US Election Result: The Majority Lost


Joe Biden has been elected president of the United States. However, no matter whom the bizarre U.S. election system chooses as president, more than half of all Americans will oppose the choice. It’s simple math.

Some 66.9% of Americans voted in the election. Though the votes are still being counted, it’s clear that about half of them chose Biden, the other half Donald Trump. A third of Americans didn’t go to the polls at all. About 80 million voters chose not to participate in the democratic process.

Nonvoters in the U.S. have drawn the attention of sociologists. Polls have shown that between 33% and 65% of citizens regularly ignore elections. In other years, up to 100 million Americans have chosen not to exercise their constitutional right to vote. In conversation with sociologists, these people admit they don’t trust political propaganda, don’t think their vote matters, and generally believe that the system is dishonest.

The 2020 election proves them right. It’s not just because of the unheard of level of anti-Trump propaganda and attempts to suppress the president and his supporters. Senate and House elections took place alongside the presidential election. As always, the majority of seats in the country’s highest legislative bodies were won by the absolutely unreplaceable elite. These include mayors and governors from good families who have served in their posts for decades, and congressmen and senators who have served many terms. This elderly “Politburo” includes both parties.

The winner in Kentucky, 78-year-old Republican Sen. Mitch McConnell, has been in the Senate since 1985. The winner in Illinois, 76-year-old Democratic Sen. Dick Durbin has served since 1996. Today’s Senate includes centenarians whose terms run 40 to 45 years.

The picture is the same in the House, where 80-year-old Democratic House Speaker Nancy Pelosi has been in office since 1987 and has long been a symbol of stagnation. Republican John Young, 87, has represented Alaska since 1973.

In a country that promotes regime change around the world, including change through military force, the same people hold power for decades. Of course, Americans can’t help but see this.

Those who don’t want to vote also admit that they don’t trust the media and prefer not to read the news. Given the intense hysteria in the media, this choice appears to reflect good old American sanity.
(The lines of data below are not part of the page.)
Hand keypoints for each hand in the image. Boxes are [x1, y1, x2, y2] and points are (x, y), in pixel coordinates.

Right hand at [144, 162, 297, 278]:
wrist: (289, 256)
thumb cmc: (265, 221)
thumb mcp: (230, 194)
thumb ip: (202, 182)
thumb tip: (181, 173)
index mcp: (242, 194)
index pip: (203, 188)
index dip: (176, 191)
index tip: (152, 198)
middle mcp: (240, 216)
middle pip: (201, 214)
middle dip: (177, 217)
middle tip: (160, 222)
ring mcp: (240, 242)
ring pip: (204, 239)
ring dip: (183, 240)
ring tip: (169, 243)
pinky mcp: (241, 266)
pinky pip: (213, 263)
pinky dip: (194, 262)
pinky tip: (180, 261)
Most American youth between 18 and 24 also avoid elections. They can hardly be interested in a showdown between two “senile old men,” as the tabloids called Biden and Trump.

In general, Americans who don’t vote are disappointed in the entire two-party system. Life has steadily deteriorated for most of them for a quarter of a century. The middle class has grown poorer, young people are mired in student debt, and households are accumulating cosmic amounts of debt, regardless of whether a Democrat or Republican has been in the White House.

George W. Bush succeeded Bill Clinton, and Trump succeeded Barack Obama, but the policy of both parties remains the same: trillions in defense spending, senseless wars abroad, job losses, uncontrolled health care prices, pay cuts due to inflation. Naturally, the political choice of many Americans has become “plague on both your houses.”

Trump managed to do something for the average American during his term, but he could not reverse the trend. The pandemic, lockdowns and race riots put an end to his efforts. The 2020 election was held during a time of unprecedented unemployment, a health crisis, and a complete absence of prospects. There are 10,000 bankruptcies a day, and the wait for free food in the Bronx lasts hours.

The frustration of Americans who refuse to participate in elections reflects the country’s general decline. “It is this despair that is killing us. It eats into the social fabric, rupturing social bonds, and manifests itself in an array of self-destructive and aggressive pathologies,” writes renowned journalist Chris Hedges on the pro-democracy platform Salon.com.

The decorative, imitative nature of American democracy has never been more clearly revealed than in the last election. No matter the bizarre performances in American political life – fireworks, riots, scandals – behind the scene was a slow and unstoppable decline. Its victims were the vast majority of Americans.

When the votes are counted, the losing candidate’s supporters will be just as angry and alarmed as nonvoters. Together, they will become an enraged and disenfranchised majority whose hatred will be directed at the winner of the election. Whether it’s Biden or Trump, neither can do anything about this tsunami. The majority of the country will hate the new president. This is the main result of the American election.